STATED TASK A: For the writing-advice text, decide whether each statement agrees with it: (i) Facebook and Twitter are called the two best social media outlets; (ii) every blog comment deserves a response; (iii) the believability rule applies to creative non-fiction. Answer yes or no for each, quoting the exact words of the text that decide it.
STATED TASK B: Please extend the writing-advice text, not the entries, starting right after its last sentence.

Another mistake beginning bloggers make is not proofreading their work. Nothing turns off readers like spelling and grammatical errors. This isn’t Facebook or Twitter. Correct any mistakes as soon as you discover them. Remember, if you’re aiming at a large audience, you need to make your blog as professional as possible.

Be positive. Don’t air your personal grievances publicly. Look at what’s happened to the presidential campaign. Negativity turns readers off. Offer your readers supportive, inspirational, and informational material.

When writing a blog, avoid using longer paragraphs. This isn’t academic writing. You should be writing in a conversational style. Break your content into shorter paragraphs. And don’t forget to use subheads when appropriate.

Do whatever you can to make your blog come alive. Always look for new angles on your subject. And don’t be afraid of writing on the same topic at different times. A new angle on it is always good. When you really get rolling, you may even consider inviting guest bloggers to post to your blog.

One of the most important things you can do to make your blog successful is to be yourself. Write as you talk. Don’t try to sound intellectual. Find your voice. While it’s your content that draws readers, it’s your personality that keeps them coming back.  Let your readers get to know you.

To get more people to read your blog, you’ll need to include links within your posts whenever possible. You can link to past posts on your blog, other blogs, and Web site that provide more information. Remember, links help to increase search engine rankings.

Every blog, even this one on writing, benefits from at least one image. Images are a part of the social media experience, so use them whenever you can.

Don’t forget to respond to blog comments. Check your comments periodically if you get a few and more frequently if your posts generate a lot of them. While not all comments deserve a response, do respond to those that do. You may even want to respond with a “Thanks for reading my blog.”

To spread the word, post your blog to as many social media outlets as possible. But don’t’ post to just any outlet. Make sure the people following those you post to are interested in your topic. Facebook and Twitter are the two best. Google Plus is a close second.

Now get blogging! Using these tips will help your efforts become a success.

Saturday, September 24, 2016

Believability is the Key to Good Fiction

If it’s not believable, it doesn’t belong in a short story or a novel. This concept doesn’t apply in creative non-fiction, because no matter how bizarre, facts are facts. About the only exceptions occur in science fiction and fantasy, whose readers will swallow just about anything for the story. After all, fantasy doesn’t exist except in the reader’s imagination and science fiction doesn’t yet exist.

DATA:
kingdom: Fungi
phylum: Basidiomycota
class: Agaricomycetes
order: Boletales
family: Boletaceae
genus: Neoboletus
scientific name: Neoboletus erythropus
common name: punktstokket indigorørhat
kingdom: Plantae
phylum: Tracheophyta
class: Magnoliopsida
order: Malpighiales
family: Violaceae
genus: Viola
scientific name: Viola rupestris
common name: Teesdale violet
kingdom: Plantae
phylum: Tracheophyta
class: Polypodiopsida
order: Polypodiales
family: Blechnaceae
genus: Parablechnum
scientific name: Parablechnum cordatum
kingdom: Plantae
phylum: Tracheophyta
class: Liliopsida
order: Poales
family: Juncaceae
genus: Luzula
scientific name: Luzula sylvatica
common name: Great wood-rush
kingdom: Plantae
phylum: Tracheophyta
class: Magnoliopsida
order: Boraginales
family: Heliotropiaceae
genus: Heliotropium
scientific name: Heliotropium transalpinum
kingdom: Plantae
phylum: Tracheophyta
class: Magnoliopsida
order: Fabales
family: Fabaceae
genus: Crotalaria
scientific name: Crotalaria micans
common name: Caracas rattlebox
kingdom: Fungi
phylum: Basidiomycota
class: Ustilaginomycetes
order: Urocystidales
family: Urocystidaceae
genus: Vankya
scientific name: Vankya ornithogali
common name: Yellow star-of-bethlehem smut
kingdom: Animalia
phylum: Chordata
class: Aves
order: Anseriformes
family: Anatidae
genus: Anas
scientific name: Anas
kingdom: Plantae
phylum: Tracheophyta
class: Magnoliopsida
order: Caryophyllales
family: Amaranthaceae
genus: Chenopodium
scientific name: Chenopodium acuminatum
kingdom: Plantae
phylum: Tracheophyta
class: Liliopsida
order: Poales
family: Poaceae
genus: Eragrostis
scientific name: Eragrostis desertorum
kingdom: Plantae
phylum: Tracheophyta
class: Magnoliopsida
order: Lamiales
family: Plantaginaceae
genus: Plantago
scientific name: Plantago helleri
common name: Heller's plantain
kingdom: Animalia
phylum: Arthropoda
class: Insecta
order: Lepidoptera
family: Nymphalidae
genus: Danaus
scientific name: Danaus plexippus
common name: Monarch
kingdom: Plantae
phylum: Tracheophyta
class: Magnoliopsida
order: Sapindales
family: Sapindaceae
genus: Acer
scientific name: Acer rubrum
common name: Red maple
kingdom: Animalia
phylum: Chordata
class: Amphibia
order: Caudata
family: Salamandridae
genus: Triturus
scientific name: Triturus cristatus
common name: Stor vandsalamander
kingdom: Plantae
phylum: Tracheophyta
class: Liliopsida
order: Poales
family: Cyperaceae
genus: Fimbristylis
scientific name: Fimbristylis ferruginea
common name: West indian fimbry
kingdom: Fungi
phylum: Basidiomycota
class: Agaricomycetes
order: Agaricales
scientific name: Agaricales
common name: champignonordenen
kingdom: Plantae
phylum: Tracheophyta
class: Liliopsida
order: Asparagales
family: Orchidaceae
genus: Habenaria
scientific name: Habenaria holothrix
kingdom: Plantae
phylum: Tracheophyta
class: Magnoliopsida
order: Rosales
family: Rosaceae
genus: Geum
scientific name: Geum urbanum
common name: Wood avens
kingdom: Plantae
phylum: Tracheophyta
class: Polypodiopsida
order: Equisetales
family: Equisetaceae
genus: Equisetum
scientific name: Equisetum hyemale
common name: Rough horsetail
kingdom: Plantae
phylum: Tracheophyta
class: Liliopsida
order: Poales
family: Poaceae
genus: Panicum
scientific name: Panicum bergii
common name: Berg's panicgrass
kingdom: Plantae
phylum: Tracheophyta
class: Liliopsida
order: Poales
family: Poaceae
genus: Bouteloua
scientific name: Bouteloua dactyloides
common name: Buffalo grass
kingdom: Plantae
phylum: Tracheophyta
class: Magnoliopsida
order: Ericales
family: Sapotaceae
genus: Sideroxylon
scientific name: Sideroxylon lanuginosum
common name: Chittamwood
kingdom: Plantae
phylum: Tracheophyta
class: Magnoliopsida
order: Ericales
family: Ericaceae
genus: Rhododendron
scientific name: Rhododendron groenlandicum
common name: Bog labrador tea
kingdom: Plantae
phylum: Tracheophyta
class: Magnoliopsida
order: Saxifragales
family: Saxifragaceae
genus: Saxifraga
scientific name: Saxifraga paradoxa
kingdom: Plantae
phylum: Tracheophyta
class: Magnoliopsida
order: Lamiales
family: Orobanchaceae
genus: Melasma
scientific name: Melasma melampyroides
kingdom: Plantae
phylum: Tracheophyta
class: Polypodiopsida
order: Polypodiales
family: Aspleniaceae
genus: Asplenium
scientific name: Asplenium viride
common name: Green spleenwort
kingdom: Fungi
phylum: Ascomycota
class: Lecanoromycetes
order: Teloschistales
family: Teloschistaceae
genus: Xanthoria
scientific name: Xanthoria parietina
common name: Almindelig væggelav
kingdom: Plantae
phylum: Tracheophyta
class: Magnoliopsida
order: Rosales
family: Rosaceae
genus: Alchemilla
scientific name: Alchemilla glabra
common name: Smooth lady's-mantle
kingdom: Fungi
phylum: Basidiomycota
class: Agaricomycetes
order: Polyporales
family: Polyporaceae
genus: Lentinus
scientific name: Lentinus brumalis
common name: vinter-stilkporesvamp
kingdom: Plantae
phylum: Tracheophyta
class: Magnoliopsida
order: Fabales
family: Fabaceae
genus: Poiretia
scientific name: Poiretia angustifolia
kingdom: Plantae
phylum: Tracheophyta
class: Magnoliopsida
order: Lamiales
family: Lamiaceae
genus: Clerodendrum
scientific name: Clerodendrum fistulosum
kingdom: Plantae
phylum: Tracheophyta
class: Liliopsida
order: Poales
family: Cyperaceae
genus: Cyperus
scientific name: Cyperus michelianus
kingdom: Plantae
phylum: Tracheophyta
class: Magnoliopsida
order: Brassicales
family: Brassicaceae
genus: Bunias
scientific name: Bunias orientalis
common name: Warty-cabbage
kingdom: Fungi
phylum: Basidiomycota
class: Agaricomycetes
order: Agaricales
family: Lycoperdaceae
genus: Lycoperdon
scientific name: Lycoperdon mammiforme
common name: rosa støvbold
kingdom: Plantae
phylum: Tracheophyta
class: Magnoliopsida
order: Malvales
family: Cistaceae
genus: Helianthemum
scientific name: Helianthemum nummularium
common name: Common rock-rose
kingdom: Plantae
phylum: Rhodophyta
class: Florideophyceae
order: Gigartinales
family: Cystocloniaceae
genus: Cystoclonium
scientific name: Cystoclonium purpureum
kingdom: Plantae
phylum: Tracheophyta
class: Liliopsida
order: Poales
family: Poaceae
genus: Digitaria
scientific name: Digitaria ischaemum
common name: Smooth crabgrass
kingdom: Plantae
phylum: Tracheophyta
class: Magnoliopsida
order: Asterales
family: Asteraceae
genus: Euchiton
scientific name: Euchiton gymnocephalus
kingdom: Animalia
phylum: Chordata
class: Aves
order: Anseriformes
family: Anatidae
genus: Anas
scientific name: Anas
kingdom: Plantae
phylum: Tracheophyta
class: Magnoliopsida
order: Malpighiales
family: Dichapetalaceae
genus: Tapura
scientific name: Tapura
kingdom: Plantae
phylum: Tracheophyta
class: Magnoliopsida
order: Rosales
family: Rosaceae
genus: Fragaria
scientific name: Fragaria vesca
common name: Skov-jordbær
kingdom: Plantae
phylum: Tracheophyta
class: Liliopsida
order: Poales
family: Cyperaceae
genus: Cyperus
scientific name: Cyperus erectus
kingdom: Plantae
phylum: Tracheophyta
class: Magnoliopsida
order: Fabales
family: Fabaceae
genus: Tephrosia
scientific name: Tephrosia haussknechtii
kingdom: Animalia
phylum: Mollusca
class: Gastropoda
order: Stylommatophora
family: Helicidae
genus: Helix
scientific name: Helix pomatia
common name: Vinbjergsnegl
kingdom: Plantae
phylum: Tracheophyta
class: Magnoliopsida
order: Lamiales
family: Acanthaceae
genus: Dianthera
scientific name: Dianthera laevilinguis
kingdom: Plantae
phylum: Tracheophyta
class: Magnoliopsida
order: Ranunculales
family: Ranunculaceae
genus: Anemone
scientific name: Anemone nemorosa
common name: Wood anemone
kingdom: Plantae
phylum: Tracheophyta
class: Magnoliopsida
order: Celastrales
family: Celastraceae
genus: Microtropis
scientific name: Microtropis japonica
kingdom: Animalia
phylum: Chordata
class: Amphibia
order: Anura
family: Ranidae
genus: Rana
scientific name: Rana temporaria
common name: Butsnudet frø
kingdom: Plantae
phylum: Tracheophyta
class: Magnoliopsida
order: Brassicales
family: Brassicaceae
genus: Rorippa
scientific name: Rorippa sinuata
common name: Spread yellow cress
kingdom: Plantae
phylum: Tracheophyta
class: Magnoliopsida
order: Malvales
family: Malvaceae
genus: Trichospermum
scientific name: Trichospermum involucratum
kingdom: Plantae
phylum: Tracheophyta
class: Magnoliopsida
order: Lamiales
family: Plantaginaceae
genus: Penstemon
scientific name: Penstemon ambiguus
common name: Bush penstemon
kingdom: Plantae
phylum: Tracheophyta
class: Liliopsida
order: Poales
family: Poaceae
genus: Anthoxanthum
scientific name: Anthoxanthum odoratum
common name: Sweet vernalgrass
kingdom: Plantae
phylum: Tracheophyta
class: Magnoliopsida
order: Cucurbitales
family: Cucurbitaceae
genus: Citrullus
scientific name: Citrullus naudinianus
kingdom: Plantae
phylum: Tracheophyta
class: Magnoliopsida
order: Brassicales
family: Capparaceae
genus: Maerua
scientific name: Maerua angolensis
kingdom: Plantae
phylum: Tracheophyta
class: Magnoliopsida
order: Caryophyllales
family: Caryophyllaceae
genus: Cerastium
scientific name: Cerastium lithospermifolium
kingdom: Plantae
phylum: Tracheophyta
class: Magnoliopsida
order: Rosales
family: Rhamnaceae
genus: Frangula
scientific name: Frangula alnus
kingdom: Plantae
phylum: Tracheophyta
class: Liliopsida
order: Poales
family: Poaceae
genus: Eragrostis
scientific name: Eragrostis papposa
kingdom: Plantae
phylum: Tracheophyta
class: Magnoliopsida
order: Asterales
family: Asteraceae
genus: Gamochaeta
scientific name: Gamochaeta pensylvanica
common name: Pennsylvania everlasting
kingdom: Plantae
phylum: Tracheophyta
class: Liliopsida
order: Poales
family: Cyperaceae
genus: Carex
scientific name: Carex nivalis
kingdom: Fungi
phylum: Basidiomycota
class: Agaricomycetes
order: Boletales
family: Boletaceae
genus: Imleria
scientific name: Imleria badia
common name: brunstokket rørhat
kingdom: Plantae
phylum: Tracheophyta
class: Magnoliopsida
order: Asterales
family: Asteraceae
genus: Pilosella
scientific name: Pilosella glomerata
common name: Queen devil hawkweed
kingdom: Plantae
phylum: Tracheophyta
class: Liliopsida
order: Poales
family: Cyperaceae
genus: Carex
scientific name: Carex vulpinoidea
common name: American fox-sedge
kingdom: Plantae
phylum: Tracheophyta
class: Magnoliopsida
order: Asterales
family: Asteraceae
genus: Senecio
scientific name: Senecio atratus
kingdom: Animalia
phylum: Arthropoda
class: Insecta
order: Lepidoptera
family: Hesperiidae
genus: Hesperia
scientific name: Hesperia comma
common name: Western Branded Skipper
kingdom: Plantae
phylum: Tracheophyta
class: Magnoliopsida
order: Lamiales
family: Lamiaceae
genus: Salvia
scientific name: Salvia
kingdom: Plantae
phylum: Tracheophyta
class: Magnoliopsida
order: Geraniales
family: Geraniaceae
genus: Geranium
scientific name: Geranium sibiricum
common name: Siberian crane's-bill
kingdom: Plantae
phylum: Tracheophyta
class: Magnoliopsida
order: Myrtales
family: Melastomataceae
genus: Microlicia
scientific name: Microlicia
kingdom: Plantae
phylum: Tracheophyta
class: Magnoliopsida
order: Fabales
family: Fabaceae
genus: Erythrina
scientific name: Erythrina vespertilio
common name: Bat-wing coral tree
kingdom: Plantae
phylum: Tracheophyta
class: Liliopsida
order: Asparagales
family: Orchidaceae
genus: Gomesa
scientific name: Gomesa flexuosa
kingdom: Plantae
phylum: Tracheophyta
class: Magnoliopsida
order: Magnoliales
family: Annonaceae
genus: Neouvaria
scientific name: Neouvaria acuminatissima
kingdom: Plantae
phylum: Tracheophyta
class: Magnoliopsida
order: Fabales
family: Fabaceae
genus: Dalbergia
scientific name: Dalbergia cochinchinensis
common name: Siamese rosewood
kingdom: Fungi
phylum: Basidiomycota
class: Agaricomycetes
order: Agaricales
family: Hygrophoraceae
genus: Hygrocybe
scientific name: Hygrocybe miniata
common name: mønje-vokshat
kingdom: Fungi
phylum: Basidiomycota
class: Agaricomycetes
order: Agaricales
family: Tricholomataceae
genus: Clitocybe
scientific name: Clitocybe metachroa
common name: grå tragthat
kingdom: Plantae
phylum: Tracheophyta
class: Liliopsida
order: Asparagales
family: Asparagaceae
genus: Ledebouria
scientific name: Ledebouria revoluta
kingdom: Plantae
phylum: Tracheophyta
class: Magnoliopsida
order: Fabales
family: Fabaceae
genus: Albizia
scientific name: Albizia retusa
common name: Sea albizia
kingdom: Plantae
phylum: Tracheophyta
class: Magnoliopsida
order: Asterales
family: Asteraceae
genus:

EXERCISE OUTPUT A:
(i) Yes: "Facebook and Twitter are the two best."
(ii) No: "While not all comments deserve a response, do respond to those that do."
(iii) No: "This concept doesn’t apply in creative non-fiction, because no matter how bizarre, facts are facts."

EXERCISE OUTPUT B:
But in regular fiction, a story’s world can be shattered when an action, even if it’s impossible, becomes unbelievable. It stops readers dead in their tracks. And it can destroy the trust they put in the writer of the story.

There’s an acceptance on the part of fantasy and science fiction readers that just doesn’t exist in other types of fiction. Readers begin reading a short story or novel expecting life in the story to be similar to real life. And while quirky things can happen in the real world, those same incidences become magnified in fiction because the rest of the world isn’t there to balance them.

All writers, fiction or non-fiction, focus on certain actions to tell a story. They ignore all other things going on at the same time because they’re just not relevant. That focus is what leads the reader through the story.

Readers approach stories wanting to believe them. They have both the intention and desire to enter a story in which everything that happens, within the narrative world that governs that story, is believable. As a writer, your goal isn’t to convince readers to suspend their disbeliefs, but rather to give them what they want by continually sustaining their belief in the story.

In the fantasy novel, Weave World, by Clive Barker, an Oriental carpet comes alive as its threads unravel to produce a world of living beings living within it. Unbelievable, yes, but plausible in this fantasy about a world of witches and warlocks and mysterious happenings.

The distinction isn’t just a matter of semantics when it comes to believability. It’s a matter of understanding the mindset and expectations of your readers. Readers want to immerse themselves in deep belief. As a writer, you need to respect them enough to keep that belief alive throughout the story.

Consistency must coexist along with believability. Once you establish an implausible concept or action, you must follow through to the end of the story. Then it, too, becomes believable. That’s exactly what Clive Barker did in Weave World.

All else being equal, as soon as readers stop believing your story, they’ll stop caring about it. It’s important to know what any character would naturally do in an implausible situation. The main character in Weave World accidentally falls onto the rug and for a fleeting moment sees life. That’s how the story begins. In the end, he jumps into the woven world of the rug and experiences chaos as it begins to unravel.

Remember, as soon as your characters act in ways that aren’t believable, either in reference to their characterizations or to the story’s progression, the reader loses faith in your ability to tell the story.

So when something that’s unbelievable or odd happens, don’t be afraid to let your character notice and respond.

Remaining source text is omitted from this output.